[TASK INPUTS — start]
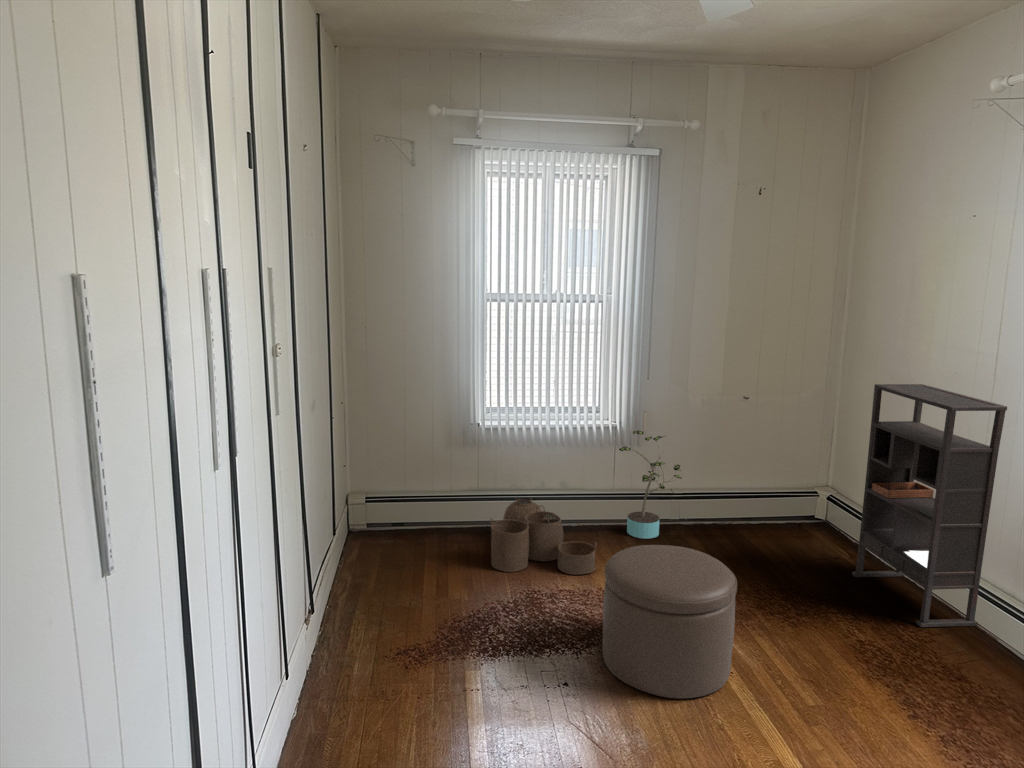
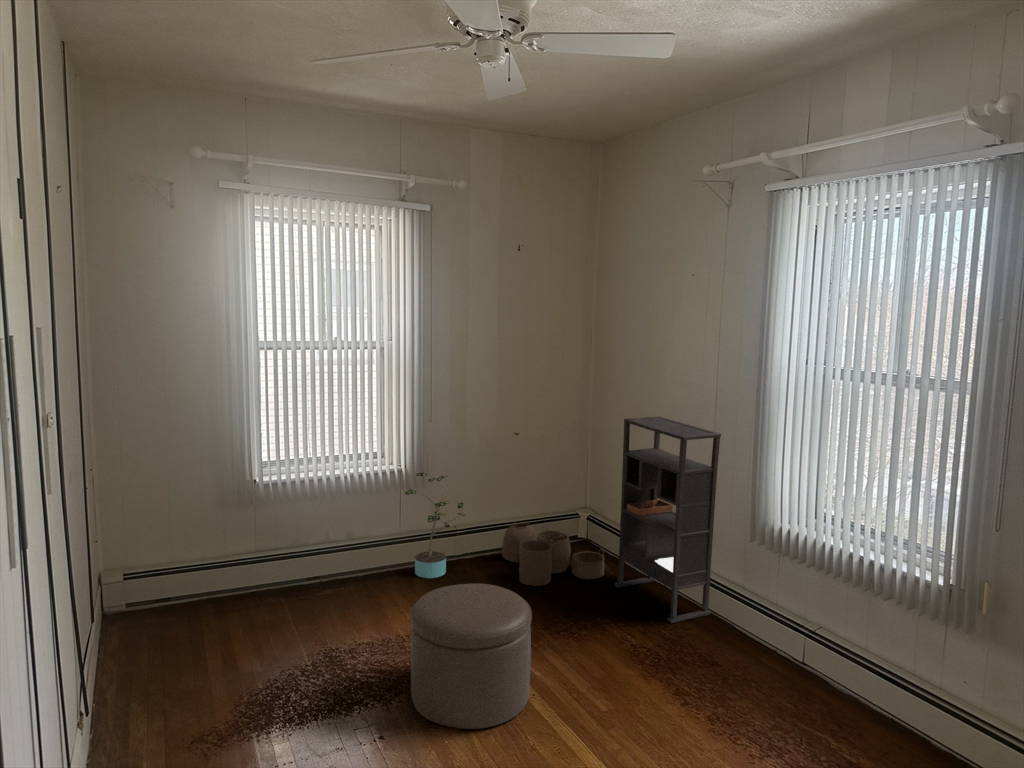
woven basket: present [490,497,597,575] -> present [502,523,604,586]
[TASK INPUTS — finish]
[TASK INPUTS — start]
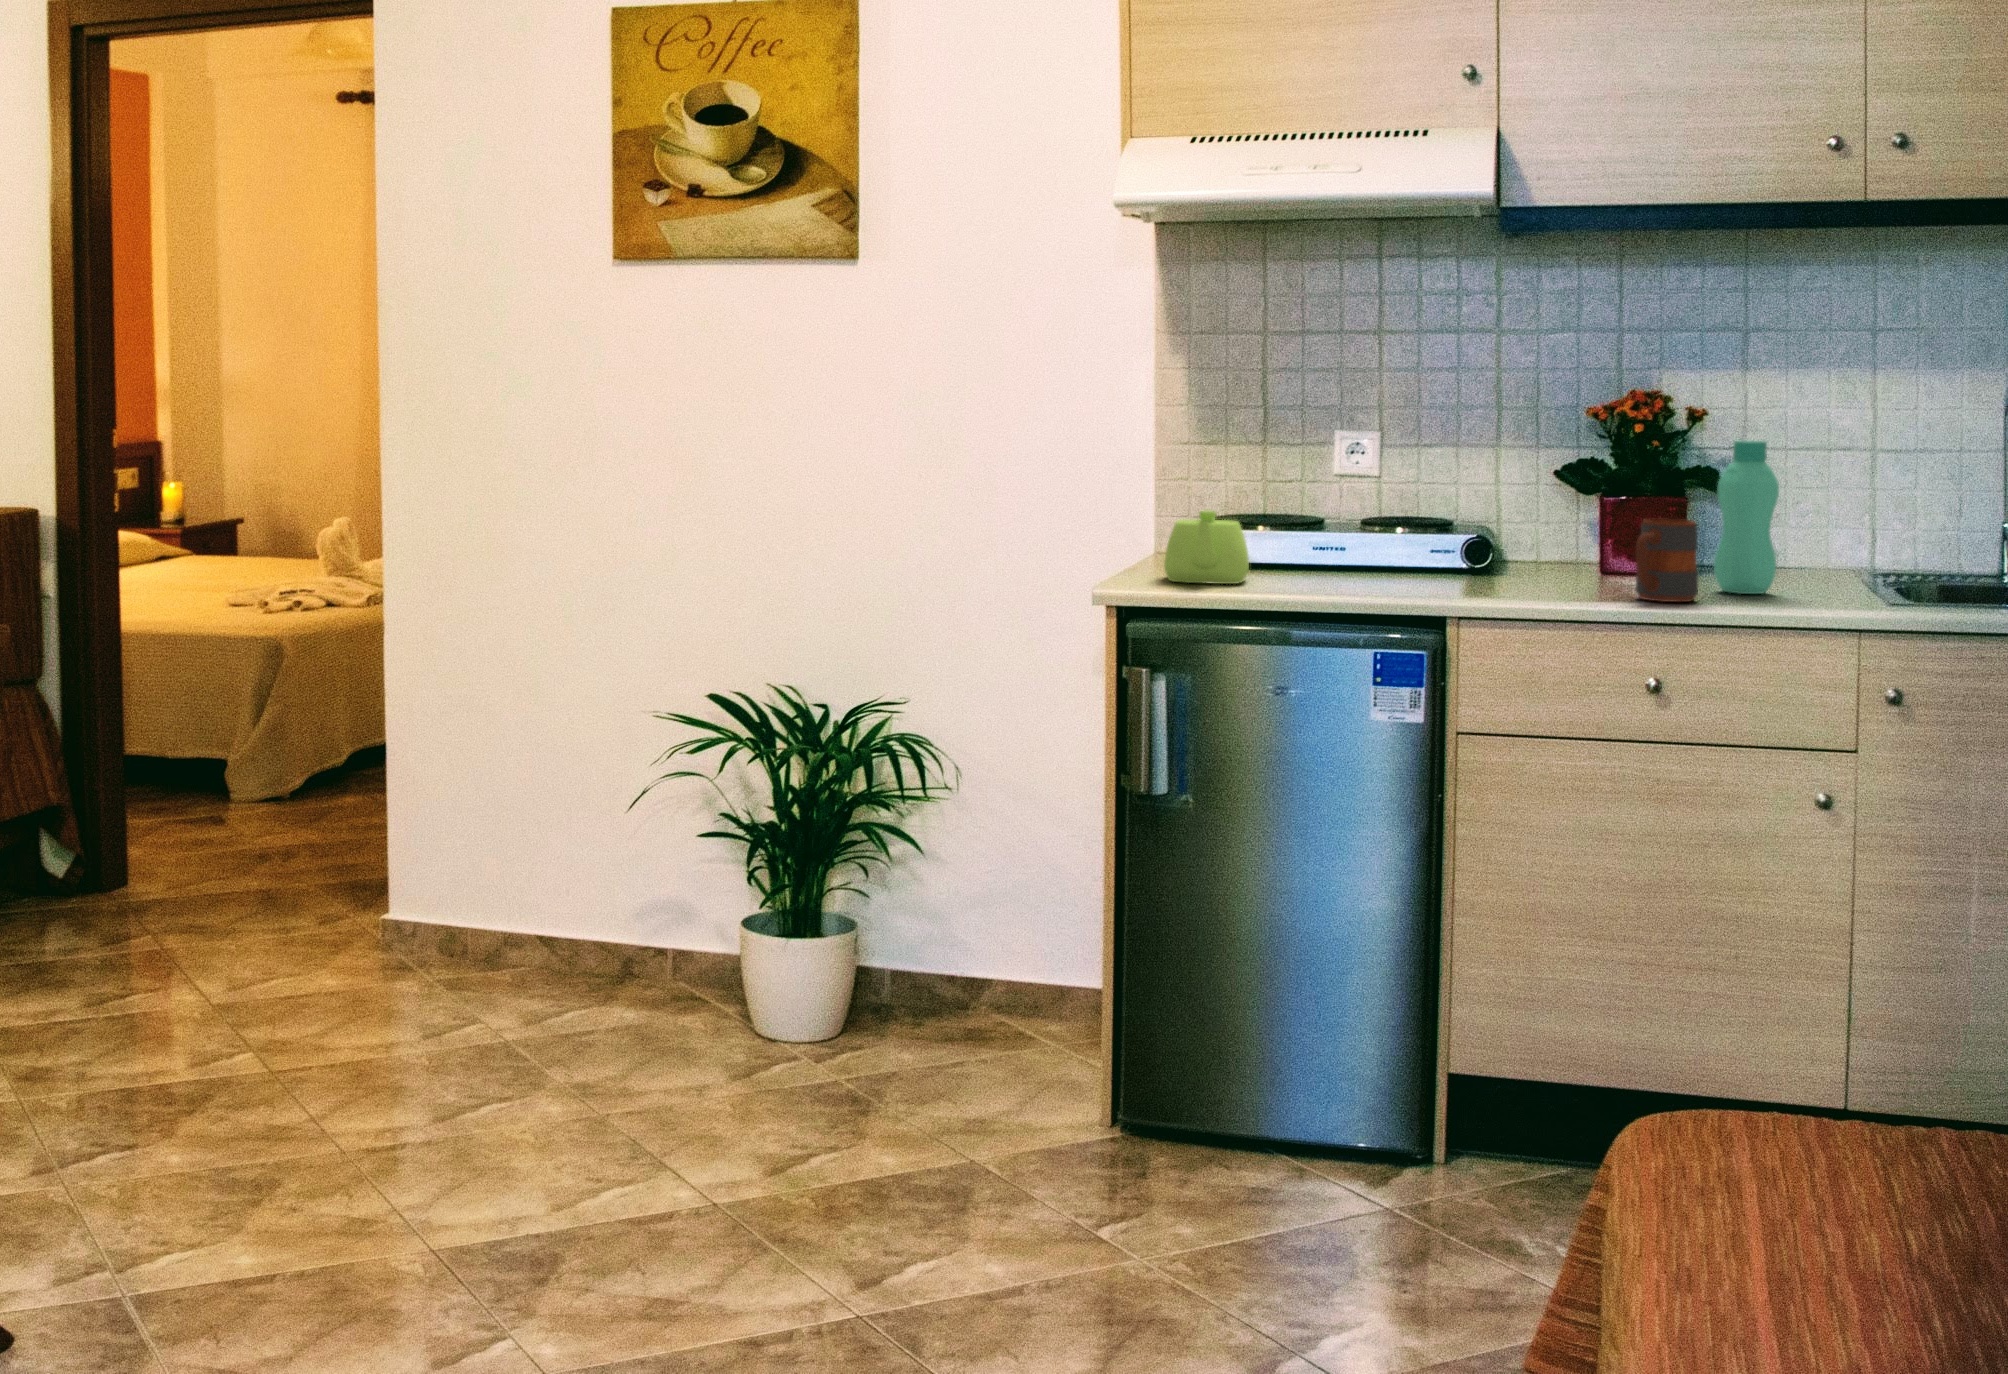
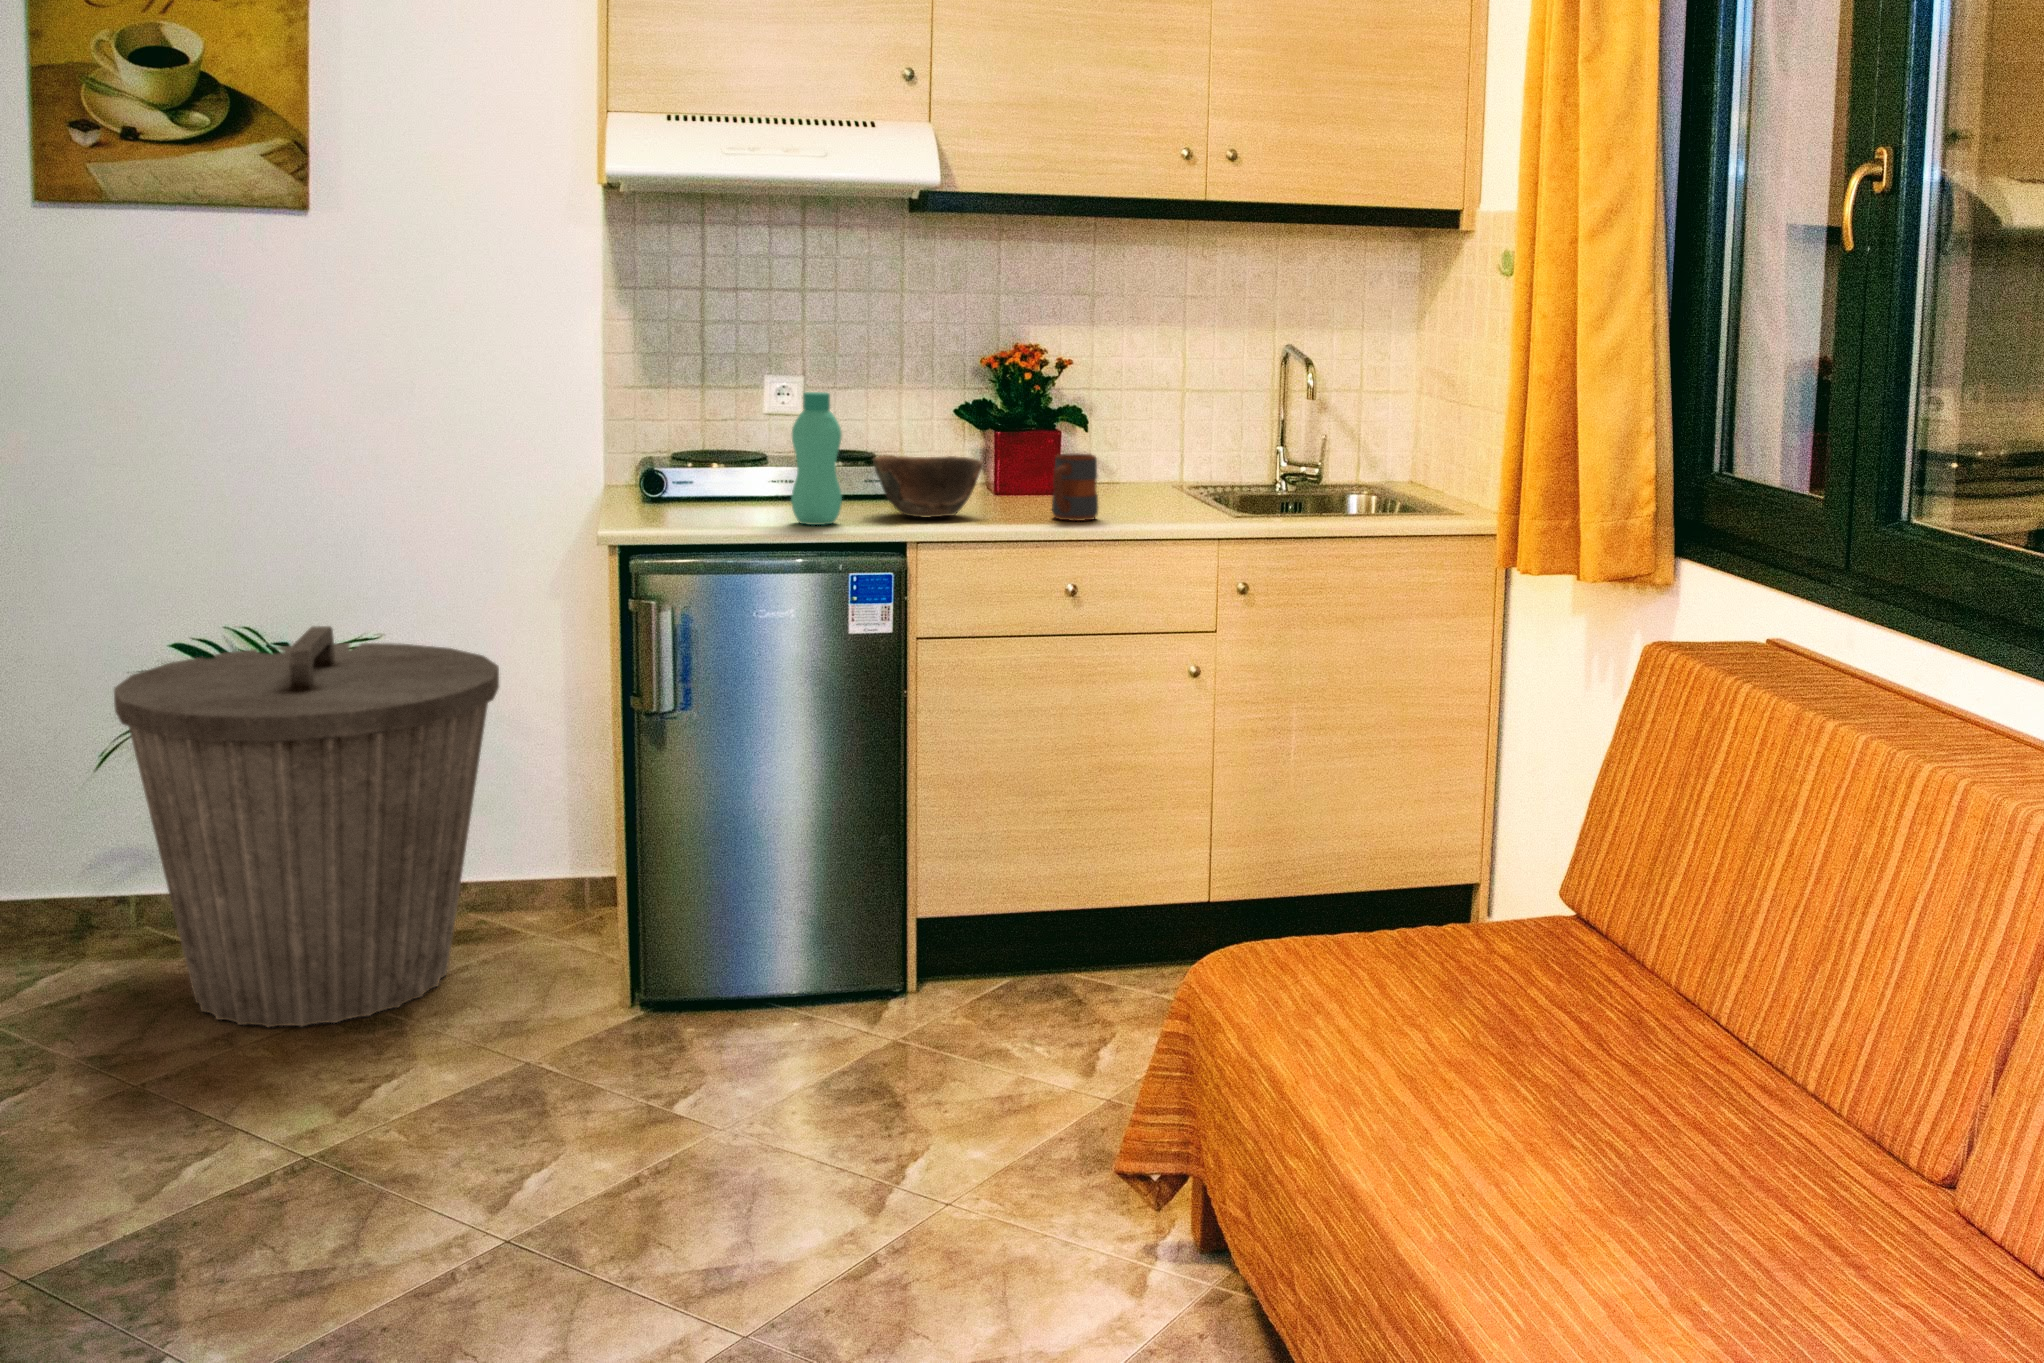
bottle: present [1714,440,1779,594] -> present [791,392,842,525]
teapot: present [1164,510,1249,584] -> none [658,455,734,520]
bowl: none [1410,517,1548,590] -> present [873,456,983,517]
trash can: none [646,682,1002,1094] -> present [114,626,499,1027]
[TASK INPUTS — finish]
_AIM OF THE TASK_
Within the listing above, extract exactly the lines from the line with "bottle: present [1714,440,1779,594]" to the line with "trash can: none", the two named lines included, and no others.

_ANSWER TO THIS PROBLEM_
bottle: present [1714,440,1779,594] -> present [791,392,842,525]
teapot: present [1164,510,1249,584] -> none [658,455,734,520]
bowl: none [1410,517,1548,590] -> present [873,456,983,517]
trash can: none [646,682,1002,1094] -> present [114,626,499,1027]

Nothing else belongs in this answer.